=== EXTRACT TO READ ===
Random thoughts about native code generation, which will be compatible 
with the already existing (non-host-specific) dyntrans core.


How to keep track of the number of times a basic block is executed? 
(Perhaps needed, since unnecessary native code generation may slow things 
down. Only the blocks that are really common need to be natively 
translated.)

Perhaps having a small additional array per page is a solution?
        unsigned char count[NR_OF_IC_ENTRIES_PER_PAGE];
For a typical MIPS cpu, that would be 1024 bytes extra per page.
The main loop could be changed to increase count, and if count goes beyond
a certain threshhold, the block is natively translated. Hm.

Or perhaps the overhead of implementing this counter check is more than it 
is worth? After all, most of the time will be spent executing (some of) 
the translated loops.

-------------------------------------

At most one [basic] block is ever translated at any given time.
A small array can hold the INR entries, and a small memory area can
hold a (double-linked list) of native instruction entries.

Simple instructions:

32-bit MIPS:
        andi $5,$5,0xff00
        ori $5,$5,0x0011

Intermediate native representation:
        AND_REG32PTR_REG32PTR_IMM16 (offset to reg 5, offset to reg 5, 0xff00)
        OR_REG32PTR_REG32PTR_IMM16 (offset to reg 5, offset to reg 5, 0x0011)
===
> [TO BE DONE]
**1.** Answer these questions using the notes on native code generation:
(a) How many extra bytes per page would the count array take for a typical MIPS cpu?
(b) At most how many basic blocks are translated at any given time?
(c) Which intermediate native representation corresponds to the MIPS instruction "ori $5,$5,0x0011"?
**2.** In the entries, reproduce every line from the one holding "proyectos colour: red -> blue" through the end of the entries, both ends included. Omit the pictures.
=== ENTRIES ===
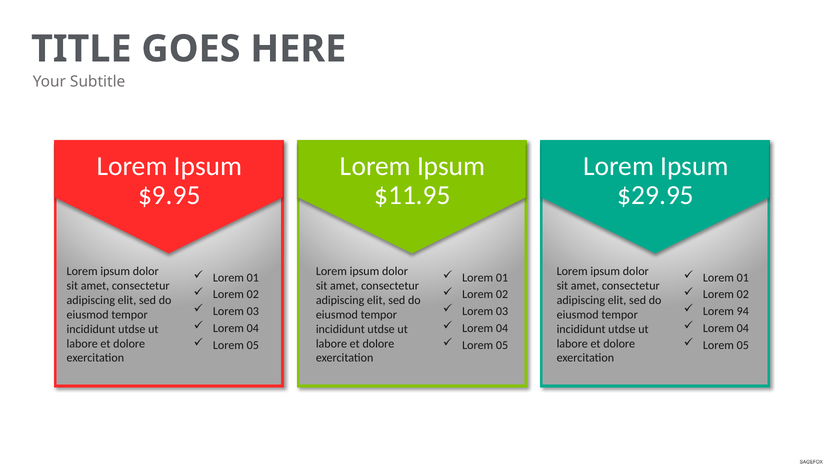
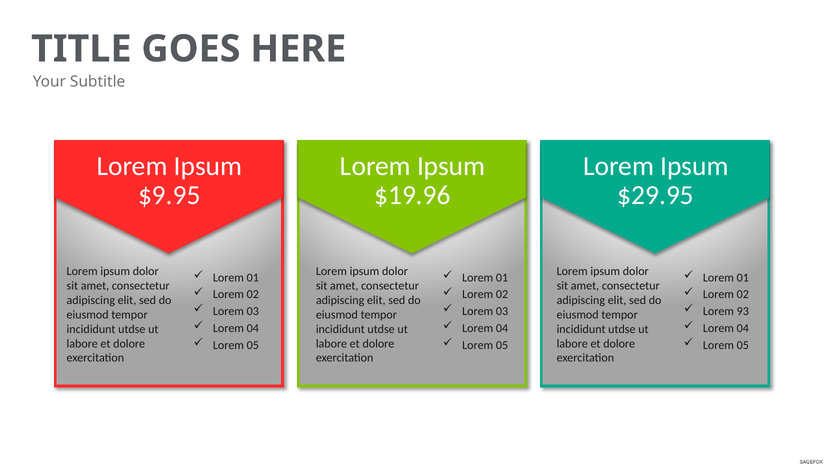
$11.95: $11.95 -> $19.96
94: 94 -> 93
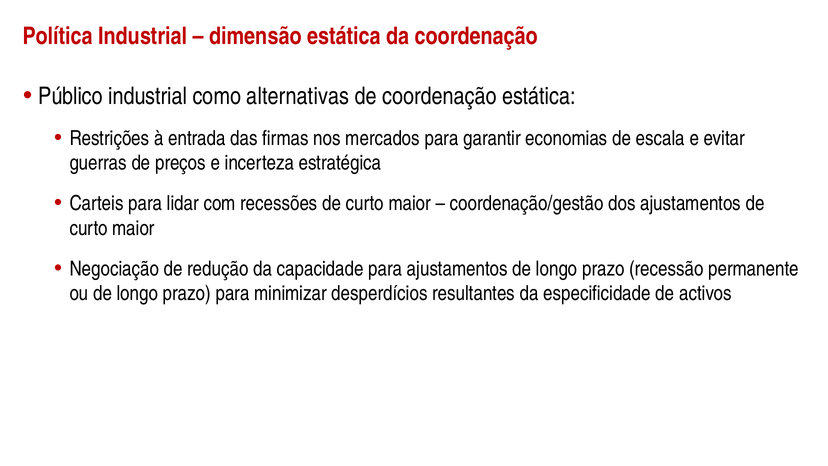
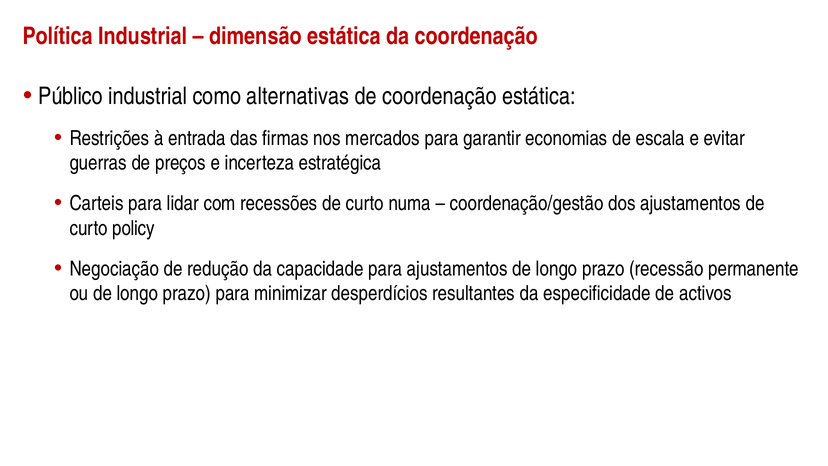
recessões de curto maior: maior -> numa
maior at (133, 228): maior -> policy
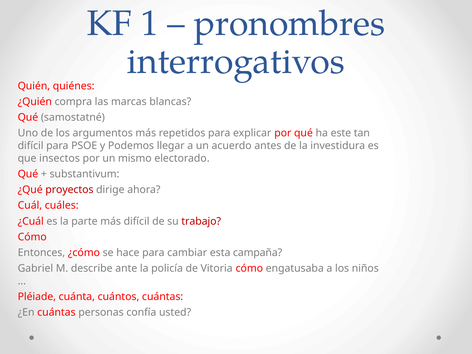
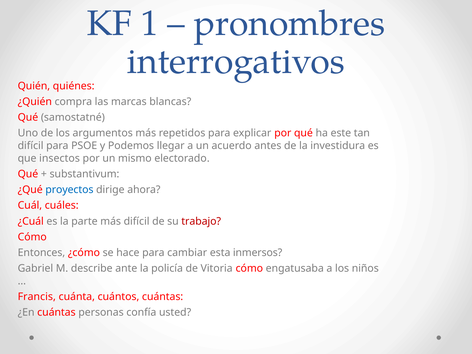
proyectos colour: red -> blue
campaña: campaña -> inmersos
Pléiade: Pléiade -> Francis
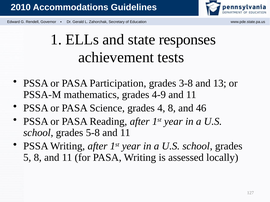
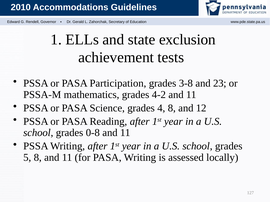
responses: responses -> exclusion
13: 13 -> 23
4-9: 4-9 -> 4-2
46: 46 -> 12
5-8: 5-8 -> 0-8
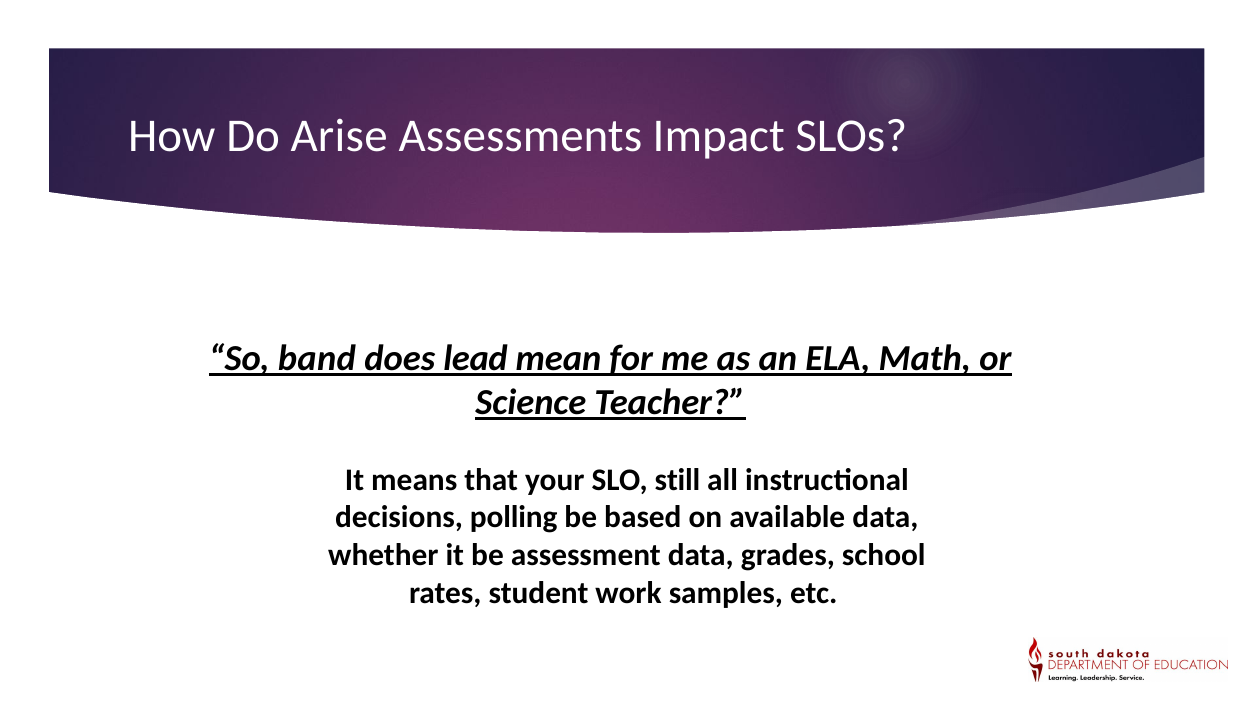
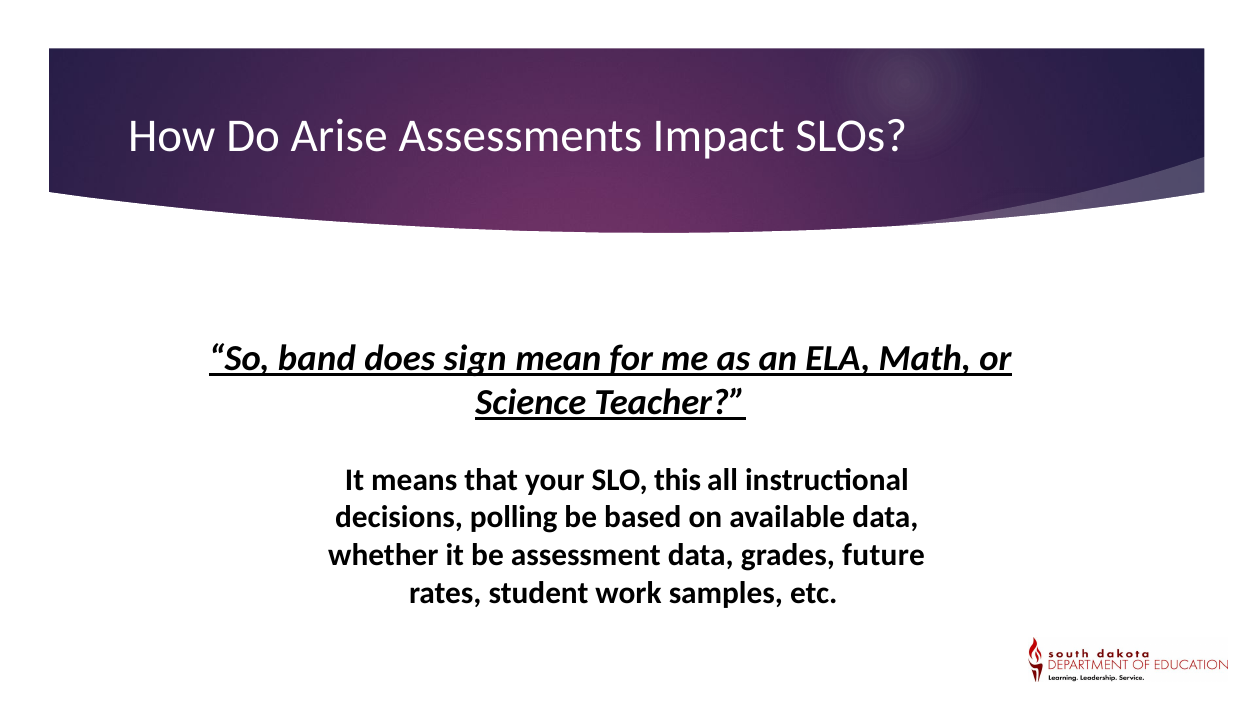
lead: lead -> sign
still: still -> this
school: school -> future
===
> [RESULTS BY TASK]
**1.**
(a) 1024 bytes.
(b) One.
(c) OR_REG32PTR_REG32PTR_IMM16 (offset to reg 5, offset to reg 5, 0x0011)

**2.**
proyectos colour: red -> blue
campaña: campaña -> inmersos
Pléiade: Pléiade -> Francis
responses: responses -> exclusion
13: 13 -> 23
4-9: 4-9 -> 4-2
46: 46 -> 12
5-8: 5-8 -> 0-8
lead: lead -> sign
still: still -> this
school: school -> future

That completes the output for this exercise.